The ska_oso_oet.utils.ui module contains common helper code for the UI layers.

ska_oso_oet.utils.ui.convert_request_dict_to_procedure_input(fn_dict: dict) ProcedureInput[source]

Convert the dict of arguments for a single function into the domain.ProcedureInput

Parameters:

fn_dict – Dict of the args and kwargs, eg {‘args’: [1, 2], ‘kwargs’: {‘subarray_id’: 42}}

Returns:

The ProcedureInput, eg <ProcedureInput(1, 2, subarray_id=42)>

Observation Execution Tool

Project description

The ska-oso-oet project contains the code for the Observation Execution Tool (OET), the application which provides on-demand Python script execution for the SKA.

Overview

The core of the OET is a script execution engine which runs a requested script in a child Python process. The engine supervises script execution, in that it can terminate the script at any time when requested, and captures the output and/or errors generated by the script for inspection by a (remote) client.

A REST layer makes the Python API for the script execution engine available via REST over HTTP. This project also contains a command line client to allow users to submit script execution requests to a remote OET backend.

The REST layer is made up of two components that work together to provide the remote script execution functionality:

  • The OET REST server maintains a list of the scripts that have been loaded and their current state. The server implements the interface specified by the OET Module View: REST API.

  • The OET OET command line tool provides a Command Line Interface (CLI) to the OET backend.

More details on the OET architecture can be found in C&C view: OET client and OET backend.

Note

SKA control scripts are not packaged as part of this project. The repository of observing scripts executed by the OET can be found in the ska-oso-scripting project.

Quickstart

Build a new OET image:

make oci-build

Execute the test suite and lint the project with:

make python-test
make python-lint

Format and lint on commit

We recommend you use pre-commit to automatically format and lint your commits. The commands below should be enough to get you up and running. Reference the official documentation for full installation details.

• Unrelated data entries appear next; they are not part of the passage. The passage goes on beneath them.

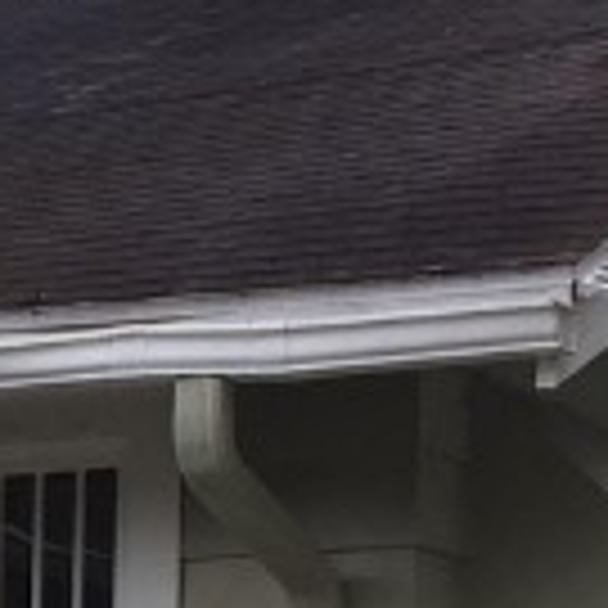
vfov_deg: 8.6
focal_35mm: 195
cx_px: -419
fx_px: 3875
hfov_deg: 8.7
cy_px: 1121
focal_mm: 4.15
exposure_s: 1/208
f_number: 2.2
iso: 32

Pre-commit installation on Linux

# install pre-commit
sudo pip3 install pre-commit

# install git hook scripts
pre-commit install

# uninstall git hook scripts
pre-commit uninstall

Pre-commit installation on MacOS

The commands below were tested on MacOS 10.15.

# install pre-commit
pip3 install --user pre-commit

# install git hook scripts
~/Library/Python/3.8/bin/pre-commit install

# uninstall git hook scripts
~/Library/Python/3.8/bin/pre-commit uninstall

Makefile targets

This project extends the standard SKA Make targets with a few additional Make targets that can be useful for developers. These targets are:

Makefile target

Description

dev-up

deploy the OET using the current developer image, exposing REST ingress on the host

dev-down

tear down the developer OET deployment

rest

start the OET backend in a Docker container

diagrams

recreate PlantUML diagrams whose source has been modified

k8s-chart-test

run helm chart unit tests (note: requires helm unittest plugin: https://github.com/quintush/helm-unittest )

help

show a summary of the makefile targets above

Local development with k8s

OET REST server can be deployed locally using Helm and Kubernetes and OET CLI OET command line tool can be used to communicate with the server. OET CLI is installed as part of the Poetry virtual environment (see README) or can be used inside a running OET container/pod.

If using OET CLI within Poetry virtual environment these steps are needed for the CLI to access the REST server:

  • set rest.ingress.enabled to true in charts/ska-oso-oet/values.yaml

  • set OET_REST_URI environment variable with export OET_REST_URI=http://<minikube IP>/<kube namespace>/ska-oso-oet/api/v1.0

To deploy OET REST server run

make k8s-chart-install && make k8s-wait

Feature flags

OET feature flags are configured via environment variables and configuration files. The configuration file, ska_oso_oet.ini, can be located either in the user’s home directory, or the root of the installation folder.

Feature flags are read in this order:

  1. environment variable;

  2. ska_oso_oet.ini configuration file;

  3. default flag value as specified in OET code.

No feature flags are available at this time.